Mike Jones, general partner at Science, is an entrepreneur and venture studio investor known for building and scaling consumer brands such as Dollar Shave Club and Liquid Death.
These are the key themes for corporate investors that emerged from his keynote session.
- Venture studio model as a bridge between talent and execution
- Science pairs raw, early-stage founders with experienced operators in finance, marketing and strategy.
- This hybrid approach compensates for founders’ lack of business model knowledge (e.g., subscription economics, capital structuring).
- Corporate environments are structurally disadvantaged in innovation
- Internal innovation is described as significantly slower, more expensive and constrained by legal and organisational friction.
- Startups outperform by moving faster, taking risks and avoiding internal bureaucracy.
- Case studies highlight speed, focus and unconventional execution
- Dollar Shave Club scaled via a single D2C subscription model and viral marketing, reaching scale rapidly before exit.
- Liquid Death succeeded through bold branding and strong corporate partnerships (e.g., distribution and equity alignment).
- Rover demonstrated that seemingly implausible ideas can succeed with trust-based platforms and persistence.
- Key insight for CVCs: proximity matters more than capital
- Corporates derive more value from learning alongside startups than from financial returns alone.

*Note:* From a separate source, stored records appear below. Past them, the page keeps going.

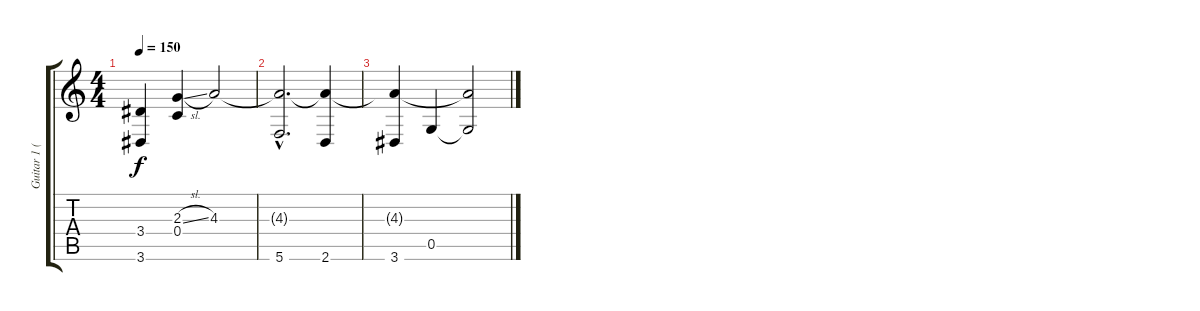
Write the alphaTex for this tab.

\track ("Guitar 1 (FX)" "Guitar 1 (") {instrument distortionguitar}
\staff {score tabs}
\tuning (D4 A3 F3 C3 G2 C2) {hide}
\ts (4 4)
\tempo 150
\clef g2
\ks c
(3.4 3.6).4{dy f} (2.3{sl} 0.4).4 4.3.2 |
(4.3{hac t} 5.6{hac}).2{d volume 0} (4.3{t} 2.6).4 |
(4.3{t} 3.6).4 0.5.4 (4.3{t} 0.5{t}).2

- Observing startup operations (e.g., marketing processes) provides insights unavailable internally.
- Optimal corporate–startup engagement model
- Best case: provide distribution, data and operational integration.
- Middle ground: offer access to executives, insights, partnerships and buying power.
- Minimum: avoid burdening startups with reporting and process constraints.
- Founder archetype: difficult but high-performing
- Successful founders often exhibit “dark triad” traits (e.g., narcissism, obsession, disagreeableness).
- These traits conflict with corporate norms but are linked to disruptive innovation.
- Motivation drivers of top founders
- Hyper-belief, personal conviction and mission-driven leadership outweigh analytical decision-making.
- Common drivers include proving others wrong, solving personal pain and achieving financial freedom.
- Implication for corporate venture investors
- To access outlier returns, CVCs must adapt to non-traditional talent and loosen structural constraints.
- Innovation requires engaging with “out of the norm” people and operating models, rather than replicating corporate processes.
This summary was generated by AI and lightly edited by GCV staff.